▶ [Exercise brief]: Write out the lines from the top of the material through the line with "Document page, 1275x1650 pixels.", exactly and with nothing added.

▶ [Working data]:
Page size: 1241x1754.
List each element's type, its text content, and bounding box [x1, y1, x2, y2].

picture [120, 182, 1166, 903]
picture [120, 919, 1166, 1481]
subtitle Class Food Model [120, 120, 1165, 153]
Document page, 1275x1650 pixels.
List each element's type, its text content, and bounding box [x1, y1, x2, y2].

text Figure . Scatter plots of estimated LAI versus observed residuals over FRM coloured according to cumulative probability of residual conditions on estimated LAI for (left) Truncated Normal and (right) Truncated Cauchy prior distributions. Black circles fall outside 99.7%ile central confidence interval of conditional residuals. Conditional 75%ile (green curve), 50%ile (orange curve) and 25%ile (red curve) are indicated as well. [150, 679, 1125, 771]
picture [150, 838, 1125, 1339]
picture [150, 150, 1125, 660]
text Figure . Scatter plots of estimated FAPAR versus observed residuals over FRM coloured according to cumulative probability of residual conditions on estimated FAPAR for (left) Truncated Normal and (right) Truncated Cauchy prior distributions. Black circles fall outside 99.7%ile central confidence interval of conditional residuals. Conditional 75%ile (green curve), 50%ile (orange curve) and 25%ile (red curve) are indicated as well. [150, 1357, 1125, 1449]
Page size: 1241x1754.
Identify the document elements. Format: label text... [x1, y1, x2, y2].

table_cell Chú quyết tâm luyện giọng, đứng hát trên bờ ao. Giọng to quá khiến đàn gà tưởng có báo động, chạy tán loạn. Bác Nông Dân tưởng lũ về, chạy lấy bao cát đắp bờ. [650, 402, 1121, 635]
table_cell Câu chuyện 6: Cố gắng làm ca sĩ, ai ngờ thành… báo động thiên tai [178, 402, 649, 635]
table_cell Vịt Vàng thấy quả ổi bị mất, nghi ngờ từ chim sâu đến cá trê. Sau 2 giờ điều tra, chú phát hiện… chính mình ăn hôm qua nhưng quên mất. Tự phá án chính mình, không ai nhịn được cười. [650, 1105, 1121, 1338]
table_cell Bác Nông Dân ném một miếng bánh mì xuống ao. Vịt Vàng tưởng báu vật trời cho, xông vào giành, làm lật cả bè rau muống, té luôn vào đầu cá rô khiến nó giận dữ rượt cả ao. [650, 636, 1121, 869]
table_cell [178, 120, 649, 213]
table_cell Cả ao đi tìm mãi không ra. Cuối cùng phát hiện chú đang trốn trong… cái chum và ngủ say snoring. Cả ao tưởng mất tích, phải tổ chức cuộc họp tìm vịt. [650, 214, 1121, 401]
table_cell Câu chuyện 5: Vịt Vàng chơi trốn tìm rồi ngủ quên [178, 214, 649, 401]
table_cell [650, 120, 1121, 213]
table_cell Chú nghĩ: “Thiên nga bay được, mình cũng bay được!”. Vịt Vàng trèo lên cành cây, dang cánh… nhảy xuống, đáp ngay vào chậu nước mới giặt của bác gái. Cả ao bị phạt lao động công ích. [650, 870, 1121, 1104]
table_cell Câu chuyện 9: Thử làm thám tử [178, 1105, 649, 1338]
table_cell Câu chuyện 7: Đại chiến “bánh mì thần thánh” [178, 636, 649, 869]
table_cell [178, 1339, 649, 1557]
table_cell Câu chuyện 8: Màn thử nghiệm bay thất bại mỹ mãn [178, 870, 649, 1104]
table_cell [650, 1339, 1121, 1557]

▶ [Exercise result]:
Page size: 1241x1754.
List each element's type, its text content, and bounding box [x1, y1, x2, y2].

picture [120, 182, 1166, 903]
picture [120, 919, 1166, 1481]
subtitle Class Food Model [120, 120, 1165, 153]
Document page, 1275x1650 pixels.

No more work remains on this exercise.